Just over a week has passed since Microsoft announced their acquisition of Nokia‘s phones division, and already insiders are suggesting that a Nokia Lumia Android device was not only a possibility, it was real. Two people briefed on the effort have let the New York Times know (anonymously) that Android had been “up and running” on Nokia’s Lumia handsets in the recent past. They’ve made sure to note that these tests were happening “well before” Microsoft and Nokia’s initial negotiations for acquisition.
These same people noted that Microsoft executives were certainly aware that Nokia was testing Android on Lumia devices before and during the negotiations. They also made clear that Android was not a part of discussions between the two companies, even though it was “widely recognized” that it was possible Nokia would be using Android on smartphones in the future. This is important because without this assurance, there’s a possibility Microsoft would seem to be axing Nokia Android efforts before they came to fruition.
It’s not known whether Nokia’s original deal with Microsoft for licensing Windows Phone was hard and fast enough to block the manufacturer from making Android devices, but we do know that it was extensive enough to suggest Nokia would be better off sticking with Windows Phone in bulk. Have a peek at a comment from Nokia back in July of 2012 on the matter:
“Our agreement with Microsoft includes platform support payments from Microsoft to us as well as software royalty payments from us to Microsoft. In the second quarter 2012, we received a quarterly platform support payment of USD 250 million (approximately EUR 196 million). Under the terms of the agreement governing the platform support payments, the amount of each quarterly platform support payment is USD 250 million. We have a competitive software royalty structure, which includes annual minimum software royalty commitments.

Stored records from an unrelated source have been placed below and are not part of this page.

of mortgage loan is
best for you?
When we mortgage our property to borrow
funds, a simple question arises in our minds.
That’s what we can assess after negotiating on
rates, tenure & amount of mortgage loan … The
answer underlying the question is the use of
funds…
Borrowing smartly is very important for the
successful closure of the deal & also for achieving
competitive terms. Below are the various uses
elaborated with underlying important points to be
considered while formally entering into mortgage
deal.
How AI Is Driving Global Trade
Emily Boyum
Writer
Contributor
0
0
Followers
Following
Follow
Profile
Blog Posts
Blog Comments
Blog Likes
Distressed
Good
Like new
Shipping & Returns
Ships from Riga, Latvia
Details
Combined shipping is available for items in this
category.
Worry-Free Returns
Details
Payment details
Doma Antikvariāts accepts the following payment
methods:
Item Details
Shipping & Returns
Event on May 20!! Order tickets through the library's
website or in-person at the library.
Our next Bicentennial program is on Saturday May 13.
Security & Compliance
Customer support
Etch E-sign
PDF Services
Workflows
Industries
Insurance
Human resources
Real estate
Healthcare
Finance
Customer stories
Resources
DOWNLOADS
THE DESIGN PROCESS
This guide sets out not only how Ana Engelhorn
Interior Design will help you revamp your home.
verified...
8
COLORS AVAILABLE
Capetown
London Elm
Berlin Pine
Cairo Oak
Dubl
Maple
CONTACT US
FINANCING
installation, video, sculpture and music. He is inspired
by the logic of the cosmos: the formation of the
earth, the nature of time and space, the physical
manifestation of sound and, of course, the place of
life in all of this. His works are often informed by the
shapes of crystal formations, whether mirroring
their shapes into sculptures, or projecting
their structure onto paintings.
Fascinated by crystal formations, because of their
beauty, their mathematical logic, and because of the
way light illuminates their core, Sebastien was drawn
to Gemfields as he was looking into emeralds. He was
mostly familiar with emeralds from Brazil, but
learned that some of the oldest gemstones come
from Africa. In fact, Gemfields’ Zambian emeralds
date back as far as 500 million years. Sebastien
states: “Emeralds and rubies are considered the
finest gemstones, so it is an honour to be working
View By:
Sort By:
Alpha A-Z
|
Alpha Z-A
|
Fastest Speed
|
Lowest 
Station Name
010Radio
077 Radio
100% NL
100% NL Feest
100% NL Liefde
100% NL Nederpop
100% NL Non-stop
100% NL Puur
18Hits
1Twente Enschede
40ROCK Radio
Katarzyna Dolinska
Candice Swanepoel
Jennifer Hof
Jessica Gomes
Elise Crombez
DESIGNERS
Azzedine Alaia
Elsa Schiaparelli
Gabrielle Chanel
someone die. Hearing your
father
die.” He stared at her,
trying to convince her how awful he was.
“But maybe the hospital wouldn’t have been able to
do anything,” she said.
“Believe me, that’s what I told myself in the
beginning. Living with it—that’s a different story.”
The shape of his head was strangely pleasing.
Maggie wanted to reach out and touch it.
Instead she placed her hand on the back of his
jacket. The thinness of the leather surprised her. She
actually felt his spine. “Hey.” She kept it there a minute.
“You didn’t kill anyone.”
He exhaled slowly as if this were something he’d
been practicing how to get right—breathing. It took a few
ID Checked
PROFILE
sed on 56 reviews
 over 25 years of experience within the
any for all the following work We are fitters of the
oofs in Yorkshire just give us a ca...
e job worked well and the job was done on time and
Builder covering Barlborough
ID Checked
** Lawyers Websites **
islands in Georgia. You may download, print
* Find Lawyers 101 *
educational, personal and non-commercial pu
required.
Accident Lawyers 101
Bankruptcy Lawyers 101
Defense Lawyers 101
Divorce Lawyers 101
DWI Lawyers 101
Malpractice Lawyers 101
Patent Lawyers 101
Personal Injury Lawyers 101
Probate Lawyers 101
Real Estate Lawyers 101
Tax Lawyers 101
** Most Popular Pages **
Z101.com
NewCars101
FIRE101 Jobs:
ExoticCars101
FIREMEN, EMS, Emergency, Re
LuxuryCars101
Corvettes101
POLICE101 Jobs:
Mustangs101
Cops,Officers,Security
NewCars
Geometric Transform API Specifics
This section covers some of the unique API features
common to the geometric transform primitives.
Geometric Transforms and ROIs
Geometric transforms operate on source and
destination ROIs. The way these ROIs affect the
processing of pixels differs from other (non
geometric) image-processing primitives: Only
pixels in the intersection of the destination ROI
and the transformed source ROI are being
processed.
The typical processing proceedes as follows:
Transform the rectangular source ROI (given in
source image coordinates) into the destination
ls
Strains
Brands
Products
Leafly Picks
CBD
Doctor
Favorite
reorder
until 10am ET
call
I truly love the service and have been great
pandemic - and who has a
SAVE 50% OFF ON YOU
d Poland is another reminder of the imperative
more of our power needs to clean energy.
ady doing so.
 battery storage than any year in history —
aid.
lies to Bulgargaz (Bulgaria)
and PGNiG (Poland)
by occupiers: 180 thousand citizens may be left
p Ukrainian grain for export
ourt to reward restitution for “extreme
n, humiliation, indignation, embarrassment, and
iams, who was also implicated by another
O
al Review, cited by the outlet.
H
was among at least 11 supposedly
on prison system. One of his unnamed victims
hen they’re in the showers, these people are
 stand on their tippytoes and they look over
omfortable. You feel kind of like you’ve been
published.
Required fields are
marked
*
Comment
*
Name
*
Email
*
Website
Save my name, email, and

Minimum software royalty commitments are paid quarterly. Over the life of the agreement, both the platform support payments and the minimum software royalty commitments are expected to measure in the billions of US dollars. The total amount of the platform support payments is expected to slightly exceed the total amount of the minimum software royalty commitments. In accordance with the contract terms, the platform support payments and annual minimum software royalty commitment payments continue for a corresponding period of time” – Nokia
You’ll also want to have a look back at a Nokia job listing from November of 2012, one in which the company was in search of a Linux engineer. This could also have simply been a hire to begin bringing Nokia map apps to the Android universe – a process that’s still taking place today. Of course Meego was also Linux-based, but this listing suggested new and exciting projects were near.
As Nokia’s deal would have (until the acquisition) ended in late 2014, there was a possibility that the company could have begun running Android on their next-generation handsets. Now unless you’re in the mood for hacking, that possibility is all but kaput.
As an added bonus, there is a collective of former Nokia employees out there in the wild converging on the brand Newkia, there actually aiming to create Android devices in the near future. We’ll see how often we actually hear from that company in the near future before we confirm there’s a real possibility they’ll move forward – especially with a name that’s not the least legally perilous we’ve ever seen.